*What is expected*. The answer is a stretch of the material below, returned exactly: the line containing "right shoulder: (346, 751)", the line containing "left knee: (229, 787)", and all lines between.

*Information shown*.

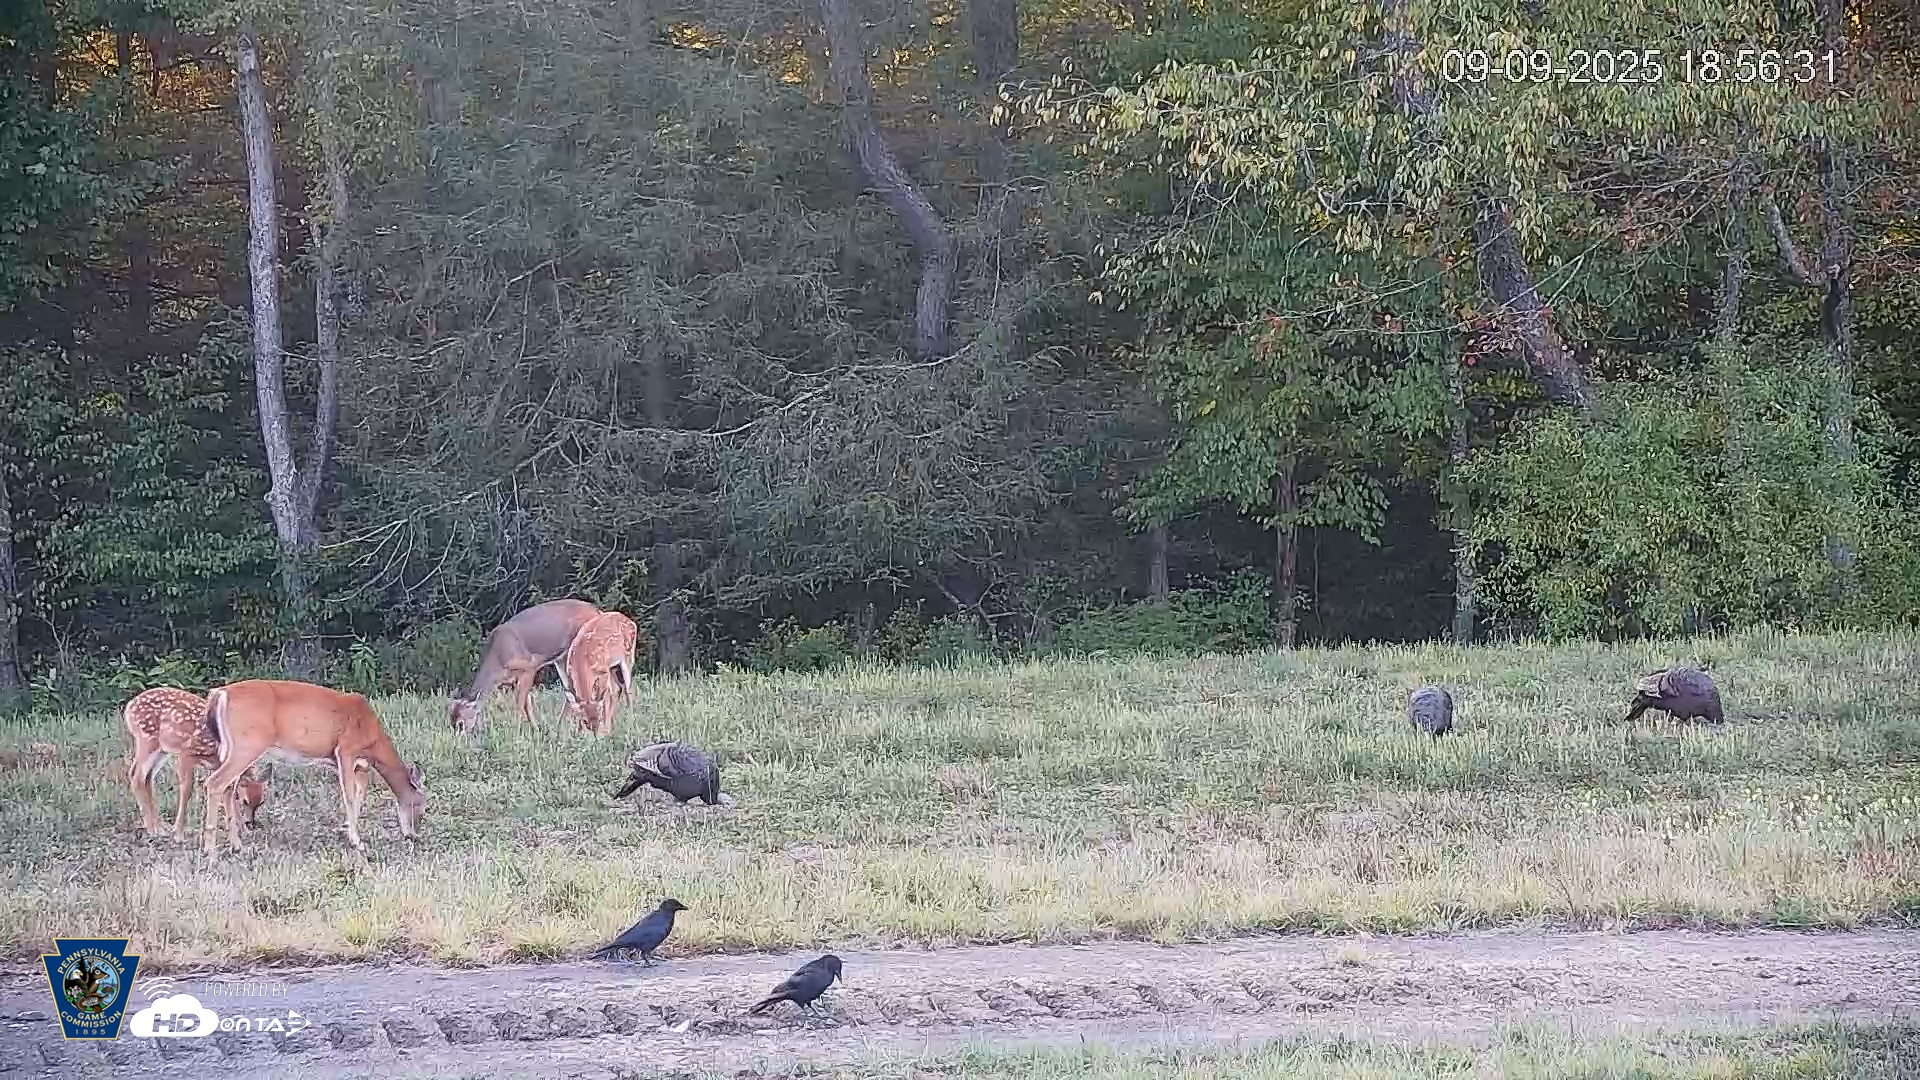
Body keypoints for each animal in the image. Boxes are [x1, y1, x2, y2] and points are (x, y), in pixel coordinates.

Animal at [124, 687, 271, 840]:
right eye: (245, 801)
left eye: (261, 802)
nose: (250, 823)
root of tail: (129, 706)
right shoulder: (186, 754)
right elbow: (187, 789)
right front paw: (179, 833)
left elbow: (228, 794)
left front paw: (243, 830)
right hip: (147, 740)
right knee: (136, 775)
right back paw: (152, 830)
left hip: (162, 749)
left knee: (148, 778)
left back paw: (159, 828)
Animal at [199, 679, 425, 856]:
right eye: (420, 806)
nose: (413, 835)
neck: (373, 739)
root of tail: (220, 693)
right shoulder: (346, 751)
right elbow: (350, 797)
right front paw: (356, 841)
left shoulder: (361, 766)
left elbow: (359, 797)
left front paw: (346, 830)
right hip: (248, 744)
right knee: (215, 783)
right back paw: (210, 850)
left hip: (230, 748)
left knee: (229, 787)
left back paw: (236, 846)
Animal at [449, 598, 602, 734]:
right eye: (452, 723)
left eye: (461, 723)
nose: (459, 739)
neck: (498, 660)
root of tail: (597, 611)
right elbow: (527, 703)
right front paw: (535, 729)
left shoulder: (530, 667)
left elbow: (519, 704)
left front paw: (516, 732)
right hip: (562, 659)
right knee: (571, 690)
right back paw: (562, 728)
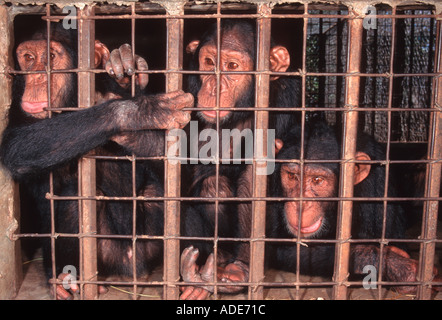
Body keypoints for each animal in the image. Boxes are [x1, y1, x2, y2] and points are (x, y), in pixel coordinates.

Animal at [0, 23, 193, 300]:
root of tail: (131, 269)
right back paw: (67, 279)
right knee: (75, 198)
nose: (37, 78)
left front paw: (123, 66)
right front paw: (141, 112)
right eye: (28, 58)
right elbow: (15, 144)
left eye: (50, 57)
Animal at [179, 18, 300, 298]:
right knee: (213, 187)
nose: (213, 86)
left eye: (232, 66)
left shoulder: (286, 97)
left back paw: (238, 270)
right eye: (209, 62)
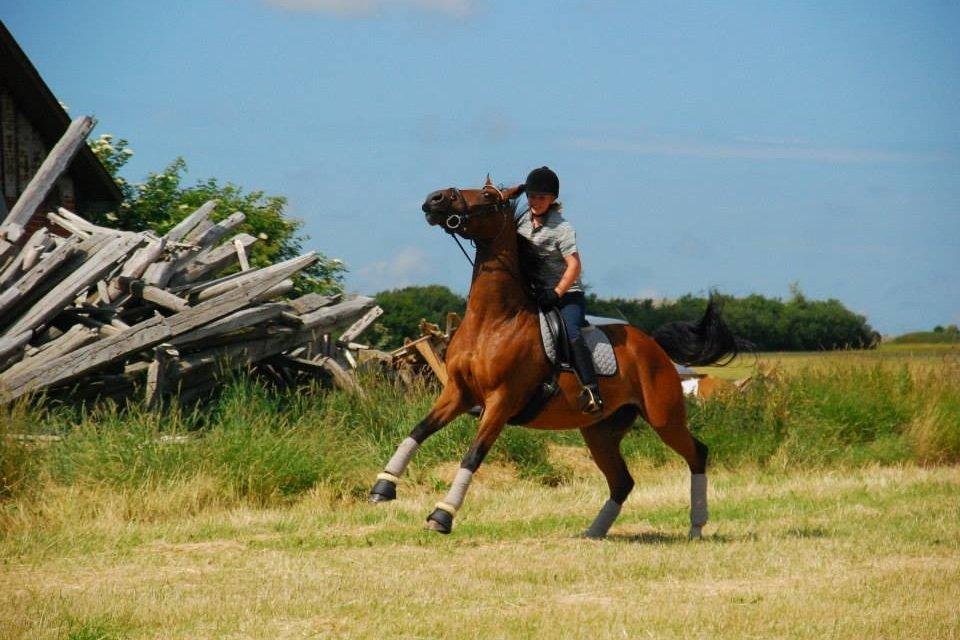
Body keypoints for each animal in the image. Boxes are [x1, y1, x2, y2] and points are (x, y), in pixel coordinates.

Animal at [368, 176, 743, 539]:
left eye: (488, 197)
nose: (434, 199)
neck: (492, 321)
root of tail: (655, 346)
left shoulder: (501, 401)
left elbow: (473, 455)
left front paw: (442, 515)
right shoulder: (459, 393)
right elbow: (419, 430)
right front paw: (383, 487)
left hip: (664, 418)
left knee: (697, 454)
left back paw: (696, 527)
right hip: (600, 432)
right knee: (622, 481)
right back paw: (593, 532)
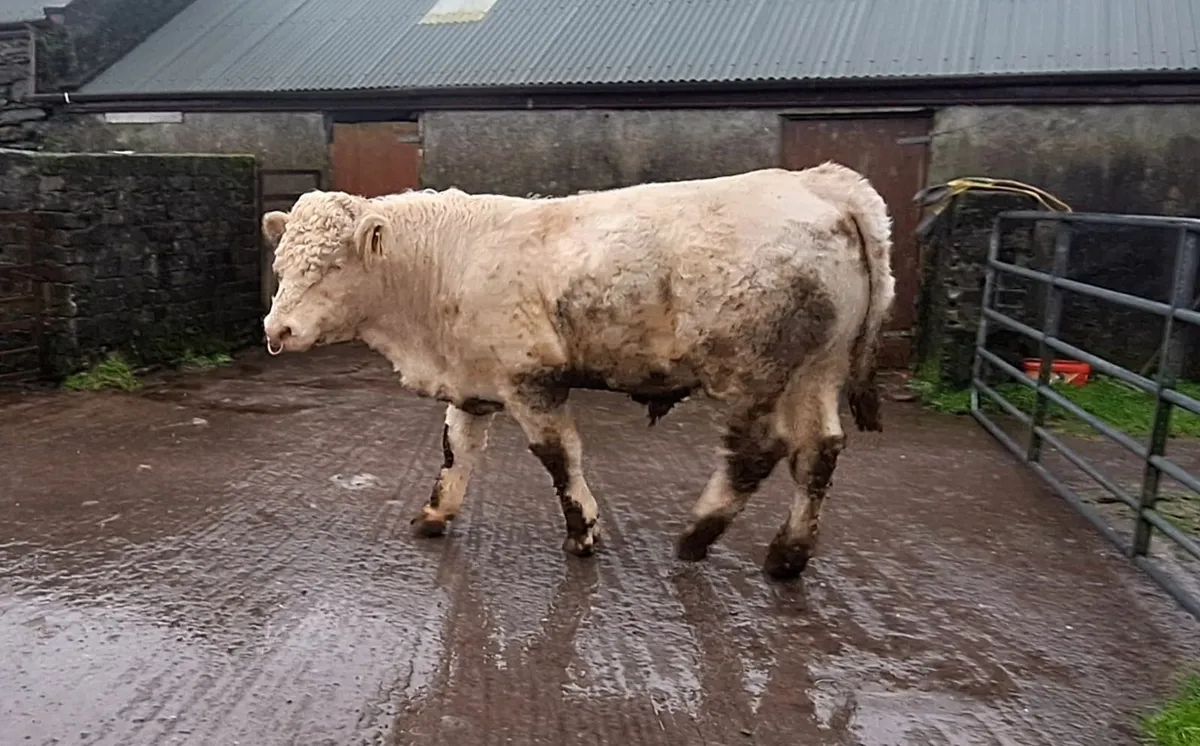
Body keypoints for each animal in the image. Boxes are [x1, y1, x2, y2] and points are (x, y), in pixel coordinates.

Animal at [261, 163, 895, 580]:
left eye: (331, 265)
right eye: (281, 264)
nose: (276, 329)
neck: (446, 263)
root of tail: (824, 183)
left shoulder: (531, 380)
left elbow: (558, 457)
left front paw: (583, 531)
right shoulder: (473, 378)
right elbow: (455, 449)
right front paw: (435, 513)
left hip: (750, 371)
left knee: (756, 452)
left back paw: (698, 535)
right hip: (817, 368)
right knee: (819, 450)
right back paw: (787, 555)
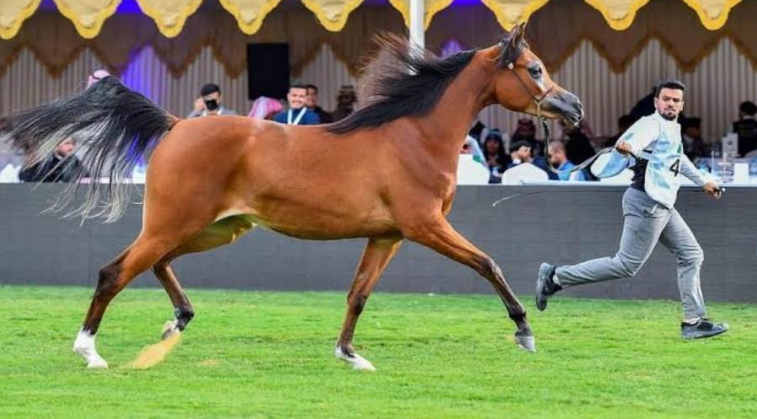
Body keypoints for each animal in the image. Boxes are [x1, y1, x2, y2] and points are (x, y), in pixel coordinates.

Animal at [0, 23, 583, 370]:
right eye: (534, 69)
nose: (573, 107)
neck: (413, 136)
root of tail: (175, 125)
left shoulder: (387, 236)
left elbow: (358, 294)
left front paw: (349, 354)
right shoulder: (425, 226)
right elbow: (487, 263)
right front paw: (526, 330)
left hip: (216, 228)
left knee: (156, 263)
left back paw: (177, 319)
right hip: (176, 222)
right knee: (114, 272)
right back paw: (89, 350)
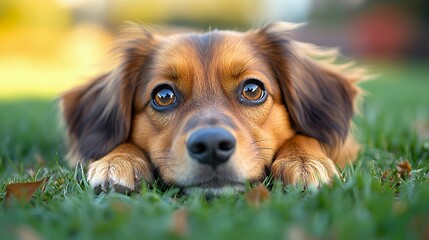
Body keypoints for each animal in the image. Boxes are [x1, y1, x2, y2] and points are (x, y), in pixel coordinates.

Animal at [60, 22, 362, 195]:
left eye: (252, 90)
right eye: (164, 96)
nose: (212, 146)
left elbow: (305, 136)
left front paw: (304, 161)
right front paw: (118, 160)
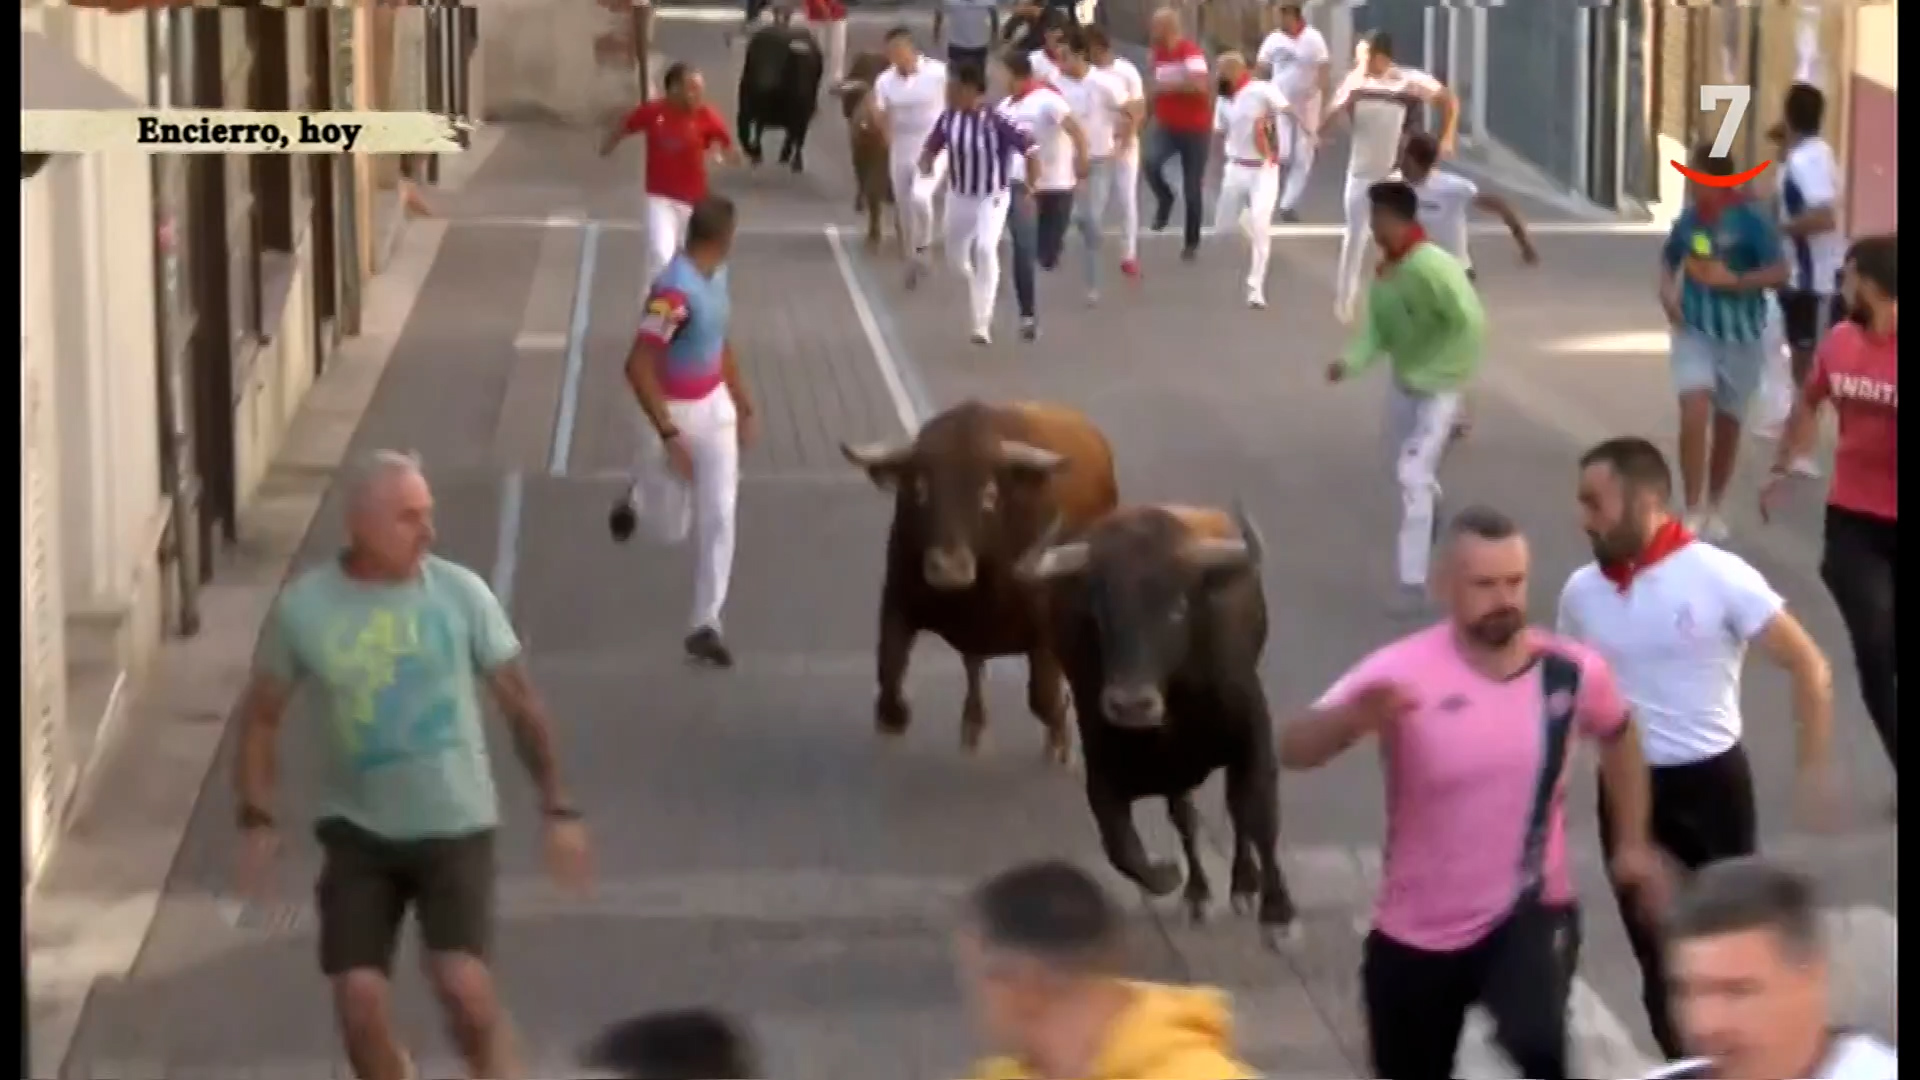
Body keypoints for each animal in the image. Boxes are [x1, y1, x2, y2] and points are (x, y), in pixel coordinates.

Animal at [733, 16, 825, 171]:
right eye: (755, 57)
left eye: (782, 58)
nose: (763, 83)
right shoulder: (747, 112)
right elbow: (747, 135)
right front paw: (755, 153)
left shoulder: (802, 116)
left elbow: (797, 139)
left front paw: (796, 163)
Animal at [833, 399, 1121, 760]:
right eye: (920, 490)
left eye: (989, 494)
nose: (949, 568)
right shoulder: (897, 602)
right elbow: (890, 679)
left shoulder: (1044, 631)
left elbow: (1044, 698)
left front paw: (1061, 744)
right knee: (973, 667)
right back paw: (973, 726)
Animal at [1021, 499, 1305, 937]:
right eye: (1099, 611)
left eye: (1177, 608)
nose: (1131, 705)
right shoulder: (1104, 769)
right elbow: (1123, 846)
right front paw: (1171, 876)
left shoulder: (1253, 739)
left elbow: (1258, 814)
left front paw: (1278, 913)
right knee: (1186, 819)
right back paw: (1198, 892)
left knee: (1238, 808)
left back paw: (1244, 884)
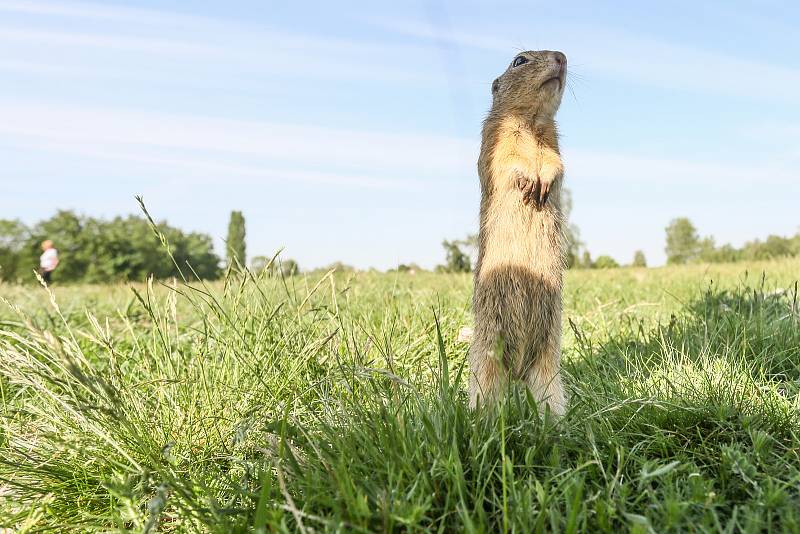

*Task result*.
right shoulder: (346, 751)
right elbow: (350, 797)
right front paw: (356, 841)
left shoulder: (361, 766)
left elbow: (359, 797)
left front paw: (346, 830)
right hip: (248, 744)
right knee: (215, 783)
right back paw: (210, 850)
left hip: (230, 748)
left knee: (229, 787)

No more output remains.